One of the sad pieces of information to come out of the event is the rumor that the 3DS will continue to make use of friend codes for online play. It's still just speculation based on a translated report from Famitsu, but it makes all too much sense. While it may seem backwards to many American gamers who know and love Xbox Live or PlayStation Network, given what I know of Japanese culture, it’s not terribly surprising. What lies at the root of it all is the Japanese sense of public self and how it differs from the American equivalent.
Let me give an example. You have a Facebook account, right? Of course you do. My 86-year-old grandfather has a Facebook account, for god’s sake. Anyway, last week on Facebook one of my friends dropped the “Ode to a Grecian Urn” of swearing after our beloved Oregon Ducks lost the BCS National Championship to Auburn. The next day, she mentioned that masterpiece of cursing cost her 30 friends on Facebook. Her reaction and mine were both cavalier, thinking if those people couldn’t handle that sort of an outburst, they didn’t deserve to be her friend. That response is an incredibly American sense of individualism. Sure, I may not share everything I want on Facebook, but I feel confident in my sense of expression. Facebook also uses my real name and details, and it encourages everyone on the site to do the same.
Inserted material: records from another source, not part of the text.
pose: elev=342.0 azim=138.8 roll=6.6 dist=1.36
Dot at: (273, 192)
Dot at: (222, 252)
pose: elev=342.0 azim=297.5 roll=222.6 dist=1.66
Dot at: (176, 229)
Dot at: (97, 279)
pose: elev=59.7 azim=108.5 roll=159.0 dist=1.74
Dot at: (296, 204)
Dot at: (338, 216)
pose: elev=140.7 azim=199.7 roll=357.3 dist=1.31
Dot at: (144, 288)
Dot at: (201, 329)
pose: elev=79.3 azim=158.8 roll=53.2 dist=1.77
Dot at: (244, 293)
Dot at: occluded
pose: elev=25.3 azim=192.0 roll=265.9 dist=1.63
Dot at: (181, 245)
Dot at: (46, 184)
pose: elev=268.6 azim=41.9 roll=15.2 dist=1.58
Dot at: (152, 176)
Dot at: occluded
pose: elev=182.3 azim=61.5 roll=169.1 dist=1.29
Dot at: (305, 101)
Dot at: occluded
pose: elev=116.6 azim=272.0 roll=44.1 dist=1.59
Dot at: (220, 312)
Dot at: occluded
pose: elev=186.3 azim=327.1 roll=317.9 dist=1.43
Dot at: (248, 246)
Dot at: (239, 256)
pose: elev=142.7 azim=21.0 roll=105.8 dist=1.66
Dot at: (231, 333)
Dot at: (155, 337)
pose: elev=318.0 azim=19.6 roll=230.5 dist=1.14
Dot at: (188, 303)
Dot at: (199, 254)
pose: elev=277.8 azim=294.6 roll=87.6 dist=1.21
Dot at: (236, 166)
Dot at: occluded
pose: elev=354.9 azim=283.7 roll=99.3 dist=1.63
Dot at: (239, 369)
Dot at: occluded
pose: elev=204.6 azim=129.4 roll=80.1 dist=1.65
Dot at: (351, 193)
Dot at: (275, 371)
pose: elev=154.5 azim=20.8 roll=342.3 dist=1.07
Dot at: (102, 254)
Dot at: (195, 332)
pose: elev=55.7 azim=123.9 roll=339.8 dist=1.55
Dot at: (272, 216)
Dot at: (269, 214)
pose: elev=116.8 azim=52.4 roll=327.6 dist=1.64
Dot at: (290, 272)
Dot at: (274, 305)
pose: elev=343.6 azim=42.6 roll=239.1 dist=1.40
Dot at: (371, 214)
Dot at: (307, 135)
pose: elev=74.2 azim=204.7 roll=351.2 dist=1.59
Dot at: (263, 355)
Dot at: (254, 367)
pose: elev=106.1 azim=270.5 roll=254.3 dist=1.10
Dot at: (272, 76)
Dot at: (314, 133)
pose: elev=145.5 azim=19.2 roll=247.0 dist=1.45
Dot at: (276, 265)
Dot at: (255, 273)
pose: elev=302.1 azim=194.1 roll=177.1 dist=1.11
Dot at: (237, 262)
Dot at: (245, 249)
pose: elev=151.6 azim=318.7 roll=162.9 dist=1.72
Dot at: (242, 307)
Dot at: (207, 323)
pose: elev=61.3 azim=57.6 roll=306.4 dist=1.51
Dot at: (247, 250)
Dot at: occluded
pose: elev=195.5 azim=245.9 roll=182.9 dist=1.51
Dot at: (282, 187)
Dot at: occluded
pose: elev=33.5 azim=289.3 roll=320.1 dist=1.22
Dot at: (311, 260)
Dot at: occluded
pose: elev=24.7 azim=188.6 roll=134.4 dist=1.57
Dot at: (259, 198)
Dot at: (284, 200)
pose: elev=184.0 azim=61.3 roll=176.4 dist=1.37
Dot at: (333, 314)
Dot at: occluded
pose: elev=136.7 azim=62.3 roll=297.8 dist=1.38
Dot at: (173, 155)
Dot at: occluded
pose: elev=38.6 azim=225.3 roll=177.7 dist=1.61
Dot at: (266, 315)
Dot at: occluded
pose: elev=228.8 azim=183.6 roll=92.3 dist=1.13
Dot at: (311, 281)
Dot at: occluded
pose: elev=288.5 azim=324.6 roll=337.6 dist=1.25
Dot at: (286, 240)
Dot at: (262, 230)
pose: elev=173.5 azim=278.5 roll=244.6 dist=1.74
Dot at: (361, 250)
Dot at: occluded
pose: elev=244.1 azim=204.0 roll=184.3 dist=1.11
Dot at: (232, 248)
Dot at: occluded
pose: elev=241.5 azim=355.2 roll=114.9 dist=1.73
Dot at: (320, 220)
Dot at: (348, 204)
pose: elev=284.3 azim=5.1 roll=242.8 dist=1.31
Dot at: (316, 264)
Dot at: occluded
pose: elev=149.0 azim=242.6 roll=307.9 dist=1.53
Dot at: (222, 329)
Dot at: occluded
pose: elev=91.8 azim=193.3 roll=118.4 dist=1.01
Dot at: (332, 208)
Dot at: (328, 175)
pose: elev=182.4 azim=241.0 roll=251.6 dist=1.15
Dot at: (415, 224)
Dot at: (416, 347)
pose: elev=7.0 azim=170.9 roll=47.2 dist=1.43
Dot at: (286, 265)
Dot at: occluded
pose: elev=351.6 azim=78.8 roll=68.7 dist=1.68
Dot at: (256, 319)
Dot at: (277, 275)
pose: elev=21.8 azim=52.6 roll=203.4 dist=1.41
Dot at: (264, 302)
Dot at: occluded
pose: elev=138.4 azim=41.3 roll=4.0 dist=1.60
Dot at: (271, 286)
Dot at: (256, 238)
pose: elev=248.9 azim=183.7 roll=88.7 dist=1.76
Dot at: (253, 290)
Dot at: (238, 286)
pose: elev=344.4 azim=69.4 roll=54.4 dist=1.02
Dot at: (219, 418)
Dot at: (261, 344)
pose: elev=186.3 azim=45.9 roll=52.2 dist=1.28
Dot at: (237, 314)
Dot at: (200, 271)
But Facebook isn’t very popular in Japan. According to a recent New York Times article on the subject, there are only about two million Japanese Facebook users, fewer than two percent of all Japanese internet users. However, this doesn't mean that social media is unpopular in Japan in general. A crucial difference is that Japanese social media sites, namely Mixi, allow for anonymity and greater control over who sees what you post to the site. It’s more akin to a messageboard, where you have a pseudonym, than a social media site as we in the United States know it. This is also seen in the popularity of online site 2chan, the completely anonymous Japanese messageboard that inspired the nerd hive-mind of the western world, 4chan.
This preference for anonymous online media ties in to the Japanese sense of self and the difference between public opinions and personal thoughts. The two words are honne (本音), which means “real intention,” and tatemae (建前), which means “public position” or “face.” The idea of “face” is quite foreign to most Americans because we are so highly individualistic, but it’s vital in many other cultures. Japan is, like most Asian societies, based more on group consensus than the United States is; coming to an agreeable decision is more important than holding out your opinion. The popularity of certain fashions or items in countries like Japan or South Korea is fed by the need to fit in; if all of your friends have the same jacket, you need it, too. An American may likely view that as being just like everyone else, while a Japanese person may publicly consider it harmonious.
Having an anonymous social media site, then, is a way to show your innermost feelings without giving away who you are. In a world where even having your favorite hobbies publicly advertised is damning to public reputation, the lengths of privacy start to make sense — or, at least, are understood. Keeping that desire for privacy in mind, then, it can make a certain amount of sense why the Friend Codes began with the Wii and why they will most likely continue on 3DS. It’s another layer of privacy, and an example of how different some cultures can be when it comes to gaming.